Y’a des jours, que je me dis, vaudrait mieux tout laisser tomber, la plume − j’arrive pas à écrire au clavier, y’a rien qui vient −, les chants grégoriens, la recherche constante de lieux tranquilles − de moins en moins facile à trouver ceux-là −, les chants grégoriens − ça c’est justement quand je n’arrive pas à trouver de coins tranquilles − et pis les cahiers − j’aime bien les cahiers noirs, en Moleskine, mais attention, hein ? pas de goût de luxe, que nenni ! Juste que c’est très pratique.
Mais bon, peu importe, y’a des jours, que je me dis, vaudrait mieux envoyer valser les mots, les phrases, les idées, l’envie constante d’exprimer les paysages, les nuances, l’infernale, la fatale banalité des vies. Tout un programme ! Oui, faudrait tout jeter, passer au travers de tout ça, l’œil un peu glauque, l’esprit ailleurs − surtout pas ici, surtout pas mai’nant −, le corps en pourriture joyeuse. Une sorte de répétition générale, quoi ! Mais c’est ki voudront encore des choses, hein ? hein ? Y voudront mon corps, mon esprit, mon attention, ma concentration, les esclavagistes ! Y voudront demander, limer, sucer ce qui me reste encore de lumière. Y voudront m’attirer encore dans leurs tourbillonnantes emprises, me faire croire qu’au bout, tout là-bas au bout du travail, y’a un projet, un horizon, un livre. Oh, un livre ! C’est beau les livres, j’aime beaucoup les livres. Je les aime tellement que je ne sais plus où les mettre. Et pis j’aime les mots aussi, y’en a partout des mots, chez moi, dans ma tête surtout, y s’amusent, peinards, farandoles joyeuses, s’absentent − surtout quand on cherche LE mot idoine −, reviennent, frais, bronzés avec une copine des fois, harmonie sympathique, rime peut-être, assonance souvent. Voui !

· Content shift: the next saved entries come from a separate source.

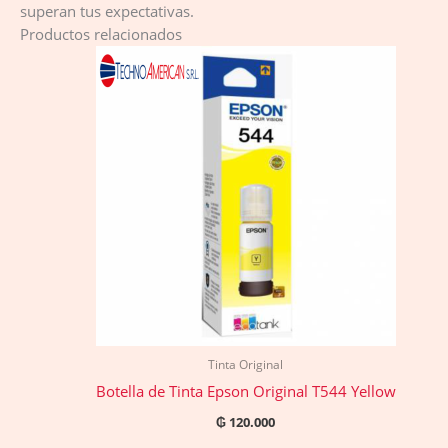
superan tus expectativas.
Productos relacionados
Tinta Original
Botella de Tinta Epson Original T544 Yellow
₲
120.000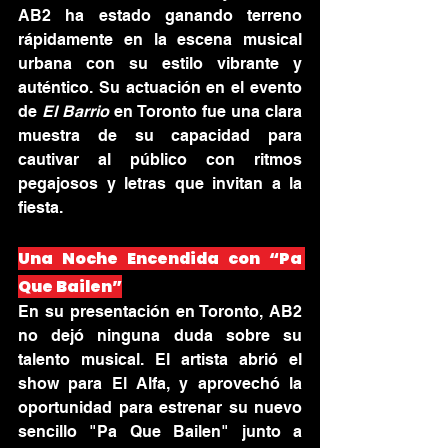
AB2 ha estado ganando terreno 
rápidamente en la escena musical 
urbana con su estilo vibrante y 
auténtico. Su actuación en el evento 
de 
El Barrio
 en Toronto fue una clara 
muestra de su capacidad para 
cautivar al público con ritmos 
pegajosos y letras que invitan a la 
fiesta.
Una Noche Encendida con “Pa 
Que Bailen”
En su presentación en Toronto, AB2 
no dejó ninguna duda sobre su 
talento musical. El artista abrió el 
show para El Alfa, y aprovechó la 
oportunidad para estrenar su nuevo 
sencillo "Pa Que Bailen" junto a 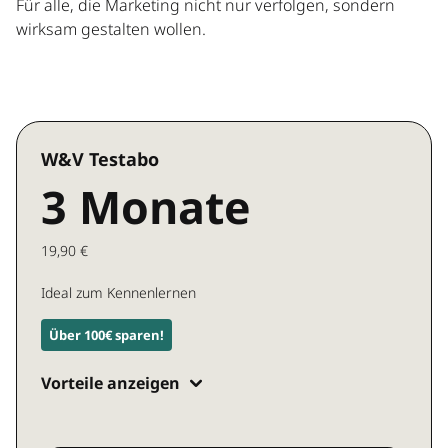
Für alle, die Marketing nicht nur verfolgen, sondern
wirksam gestalten wollen.
W&V Testabo
3 Monate
19,90 €
Ideal zum Kennenlernen
Über 100€ sparen!
Vorteile anzeigen
Zugang zu allen W&V Inhalten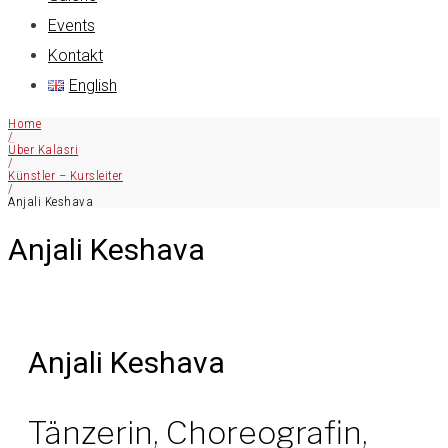
Events
Kontakt
English
Home
/
Über Kalasri
/
Künstler – Kursleiter
/
Anjali Keshava
Anjali Keshava
Anjali Keshava
Tänzerin, Choreografin,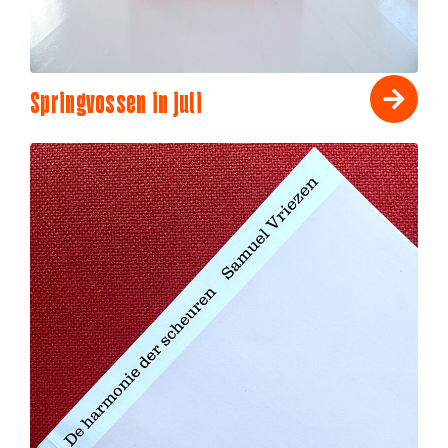
Springvossen in juli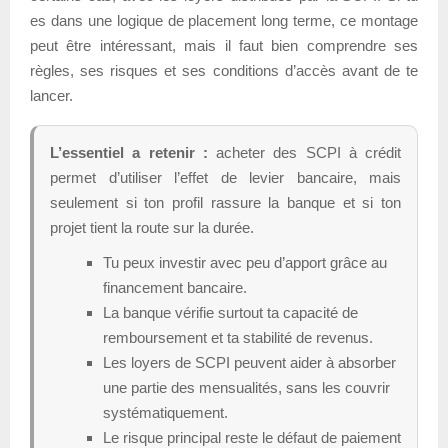
es dans une logique de placement long terme, ce montage
peut être intéressant, mais il faut bien comprendre ses
règles, ses risques et ses conditions d’accès avant de te
lancer.
L’essentiel a retenir :
acheter des SCPI à crédit
permet d’utiliser l’effet de levier bancaire, mais
seulement si ton profil rassure la banque et si ton
projet tient la route sur la durée.
Tu peux investir avec peu d’apport grâce au
financement bancaire.
La banque vérifie surtout ta capacité de
remboursement et ta stabilité de revenus.
Les loyers de SCPI peuvent aider à absorber
une partie des mensualités, sans les couvrir
systématiquement.
Le risque principal reste le défaut de paiement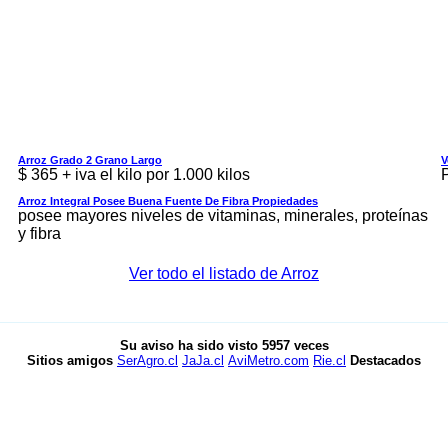
Arroz Grado 2 Grano Largo
V
$ 365 + iva el kilo por 1.000 kilos
Arroz Integral Posee Buena Fuente De Fibra Propiedades
posee mayores niveles de vitaminas, minerales, proteínas
y fibra
Ver todo el listado de Arroz
Su aviso ha sido visto
5957
veces
Sitios amigos
SerAgro.cl
JaJa.cl
AviMetro.com
Rie.cl
Destacados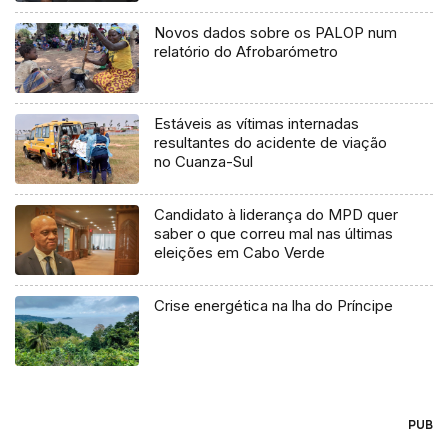
Novos dados sobre os PALOP num
relatório do Afrobarómetro
Estáveis as vítimas internadas
resultantes do acidente de viação
no Cuanza-Sul
Candidato à liderança do MPD quer
saber o que correu mal nas últimas
eleições em Cabo Verde
Crise energética na lha do Príncipe
PUB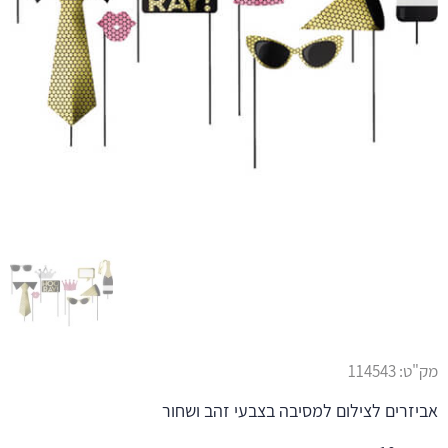
מק"ט:
114543
אביזרים לצילום למסיבה בצבעי זהב ושחור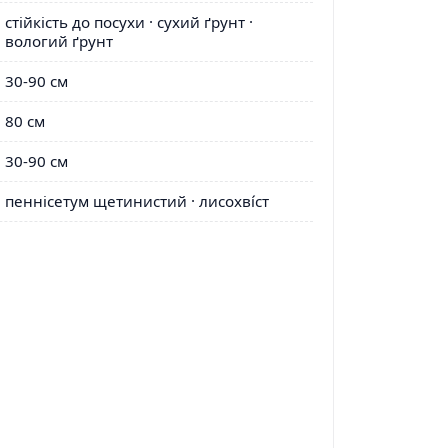
стійкість до посухи · сухий ґрунт ·
вологий ґрунт
30-90 см
80 см
30-90 см
пеннісетум щетинистий · лисохві́ст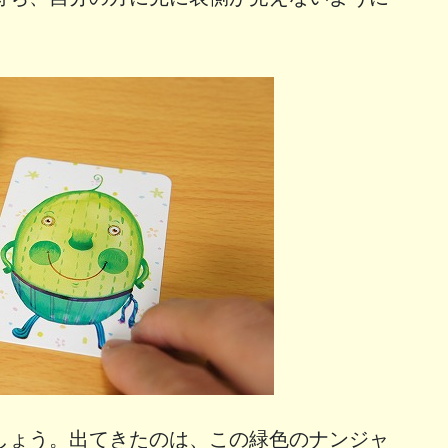
しょう。出てきたのは、この緑色のナンジャ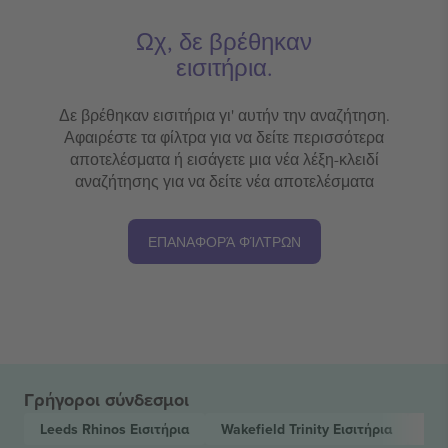
Ωχ, δε βρέθηκαν
εισιτήρια.
Δε βρέθηκαν εισιτήρια γι' αυτήν την αναζήτηση.
Αφαιρέστε τα φίλτρα για να δείτε περισσότερα
αποτελέσματα ή εισάγετε μια νέα λέξη-κλειδί
αναζήτησης για να δείτε νέα αποτελέσματα
ΕΠΑΝΑΦΟΡΆ ΦΊΛΤΡΩΝ
Γρήγοροι σύνδεσμοι
Leeds Rhinos
Εισιτήρια
Wakefield Trinity
Εισιτήρια
Bet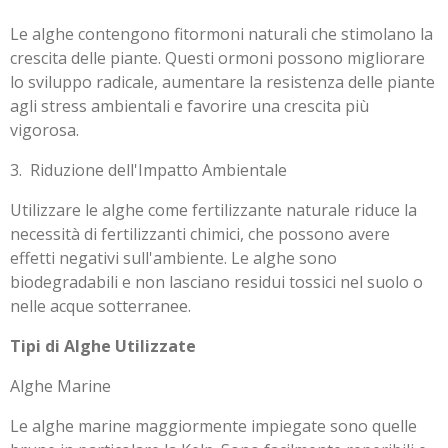
Le alghe contengono fitormoni naturali che stimolano la
crescita delle piante. Questi ormoni possono migliorare
lo sviluppo radicale, aumentare la resistenza delle piante
agli stress ambientali e favorire una crescita più
vigorosa.
3. Riduzione dell'Impatto Ambientale
Utilizzare le alghe come fertilizzante naturale riduce la
necessità di fertilizzanti chimici, che possono avere
effetti negativi sull'ambiente. Le alghe sono
biodegradabili e non lasciano residui tossici nel suolo o
nelle acque sotterranee.
Tipi di Alghe Utilizzate
Alghe Marine
Le alghe marine maggiormente impiegate sono quelle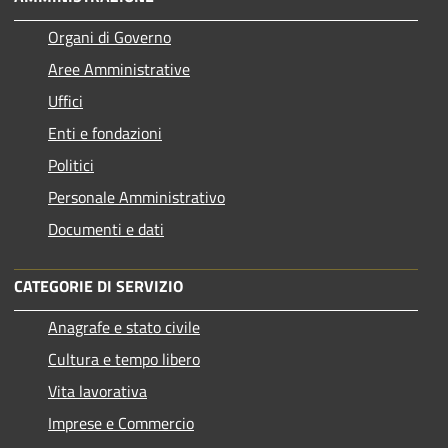
Organi di Governo
Aree Amministrative
Uffici
Enti e fondazioni
Politici
Personale Amministrativo
Documenti e dati
CATEGORIE DI SERVIZIO
Anagrafe e stato civile
Cultura e tempo libero
Vita lavorativa
Imprese e Commercio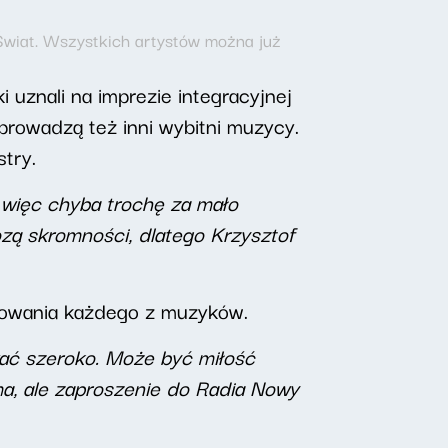
wiat. Wszystkich artystów można już
 uznali na imprezie integracyjnej
prowadzą też inni wybitni muzycy.
stry.
, więc chyba trochę za mało
ozą skromności, dlatego Krzysztof
żowania każdego z muzyków.
ować szeroko. Może być miłość
ama, ale zaproszenie do Radia Nowy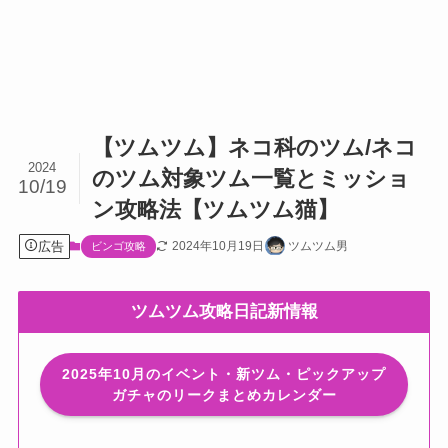
【ツムツム】ネコ科のツム/ネコ
2024
のツム対象ツム一覧とミッショ
10/19
ン攻略法【ツムツム猫】
広告
2024年10月19日
ツムツム男
ビンゴ攻略
ツムツム攻略日記新情報
2025年10月のイベント・新ツム・ピックアップ
ガチャのリークまとめカレンダー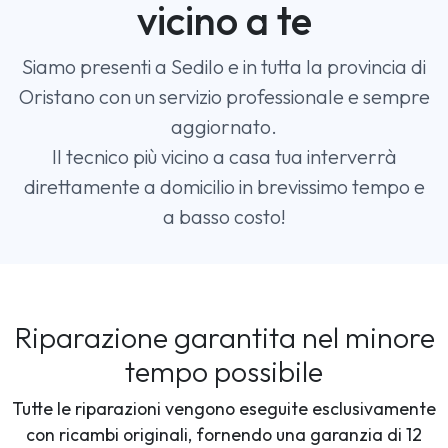
vicino a te
Siamo presenti a Sedilo e in tutta la provincia di
Oristano con un servizio professionale e sempre
aggiornato.
Il tecnico più vicino a casa tua interverrà
direttamente a domicilio in brevissimo tempo e
a basso costo!
Riparazione garantita nel minore
tempo possibile
Tutte le riparazioni vengono eseguite esclusivamente
con ricambi originali, fornendo una garanzia di 12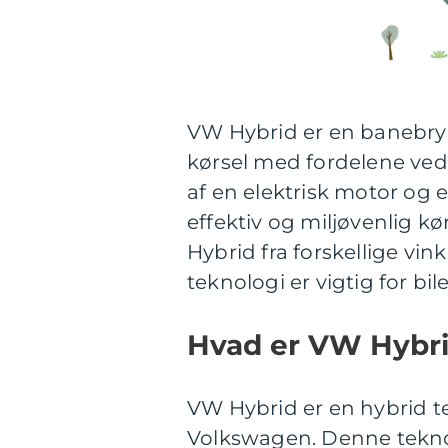
VW Hybrid er en banebryd
kørsel med fordelene ve
af en elektrisk motor og
effektiv og miljøvenlig kø
Hybrid fra forskellige vink
teknologi er vigtig for bil
Hvad er VW Hybr
VW Hybrid er en hybrid te
Volkswagen. Denne tekno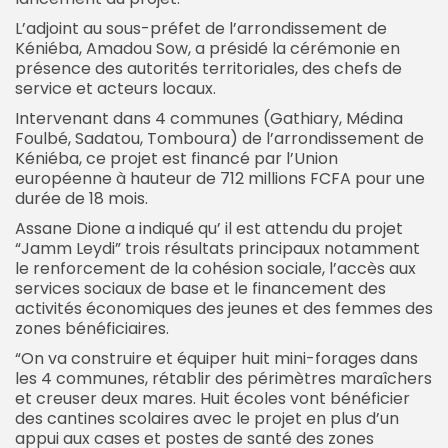
L’adjoint au sous-préfet de l’arrondissement de
Kéniéba, Amadou Sow, a présidé la cérémonie en
présence des autorités territoriales, des chefs de
service et acteurs locaux.
Intervenant dans 4 communes (Gathiary, Médina
Foulbé, Sadatou, Tomboura) de l’arrondissement de
Kéniéba, ce projet est financé par l’Union
européenne à hauteur de 712 millions FCFA pour une
durée de 18 mois.
Assane Dione a indiqué qu’ il est attendu du projet
“Jamm Leydi” trois résultats principaux notamment
le renforcement de la cohésion sociale, l’accès aux
services sociaux de base et le financement des
activités économiques des jeunes et des femmes des
zones bénéficiaires.
“On va construire et équiper huit mini-forages dans
les 4 communes, rétablir des périmètres maraîchers
et creuser deux mares. Huit écoles vont bénéficier
des cantines scolaires avec le projet en plus d’un
appui aux cases et postes de santé des zones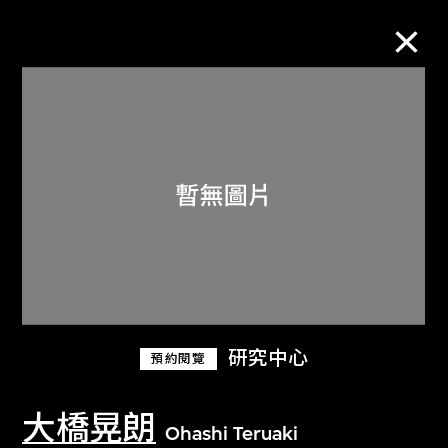
M+藏品
進一步篩選
搜索
關於M+藏品
研究中心
預約閱覽
探索世界頂級的二十及二十一世紀視覺
文化藏品。
大橋晃朗
Ohashi Teruaki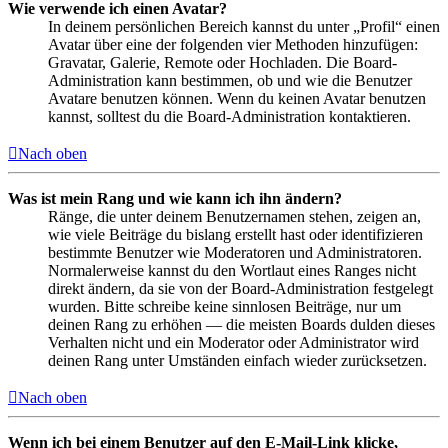
Wie verwende ich einen Avatar?
In deinem persönlichen Bereich kannst du unter „Profil“ einen
Avatar über eine der folgenden vier Methoden hinzufügen:
Gravatar, Galerie, Remote oder Hochladen. Die Board-
Administration kann bestimmen, ob und wie die Benutzer
Avatare benutzen können. Wenn du keinen Avatar benutzen
kannst, solltest du die Board-Administration kontaktieren.
Nach oben
Was ist mein Rang und wie kann ich ihn ändern?
Ränge, die unter deinem Benutzernamen stehen, zeigen an,
wie viele Beiträge du bislang erstellt hast oder identifizieren
bestimmte Benutzer wie Moderatoren und Administratoren.
Normalerweise kannst du den Wortlaut eines Ranges nicht
direkt ändern, da sie von der Board-Administration festgelegt
wurden. Bitte schreibe keine sinnlosen Beiträge, nur um
deinen Rang zu erhöhen — die meisten Boards dulden dieses
Verhalten nicht und ein Moderator oder Administrator wird
deinen Rang unter Umständen einfach wieder zurücksetzen.
Nach oben
Wenn ich bei einem Benutzer auf den E-Mail-Link klicke,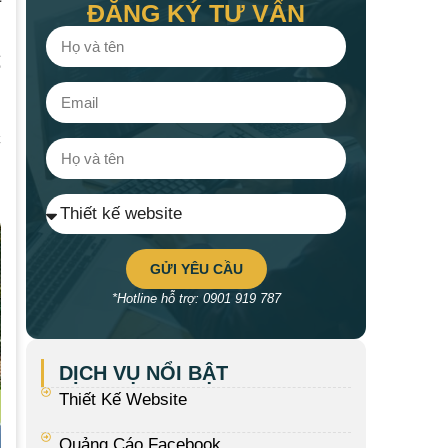
ĐĂNG KÝ TƯ VẤN
n
ể
l
c
GỬI YÊU CẦU
*Hotline hỗ trợ: 0901 919 787
DỊCH VỤ NỔI BẬT
Thiết Kế Website
Quảng Cáo Facebook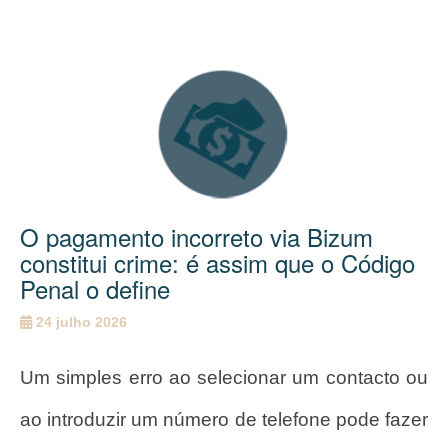
O pagamento incorreto via Bizum
constitui crime: é assim que o Código
Penal o define
24 julho 2026
Um simples erro ao selecionar um contacto ou
ao introduzir um número de telefone pode fazer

Alors voici les mots, y démangent, y gratouillent, y donnent envie de gratouiller plus loin, sur le cahier en Moleskine, justement, y dessinent, esquissent l’histoire qui, comme d’habitude, n’en sera pas une. Ils peignent, une fois de plus, le tableau archiconnu dans lequel ils prendront place, se bousculant, se marchant sur les pattes, se chicanant les uns les autres, pire que des gosses. Faudra les mater un peu, en sacrifier quelques uns, voire, une population entière, afin d’arriver au glissement. Intense travail de lissage !
Bon, d’accord, c’est reparti, mais juste pour cette fois, hein ? C’est d’ailleurs, ce que je me dis à chaque fois et comme je ne sais pas dire non − vieille faiblesse −, je travaille sur quatre ou cinq projets à la fois.
J’vous dis, y’a des jours où faudrait tout laisser tomber. Et plus qu’écrire.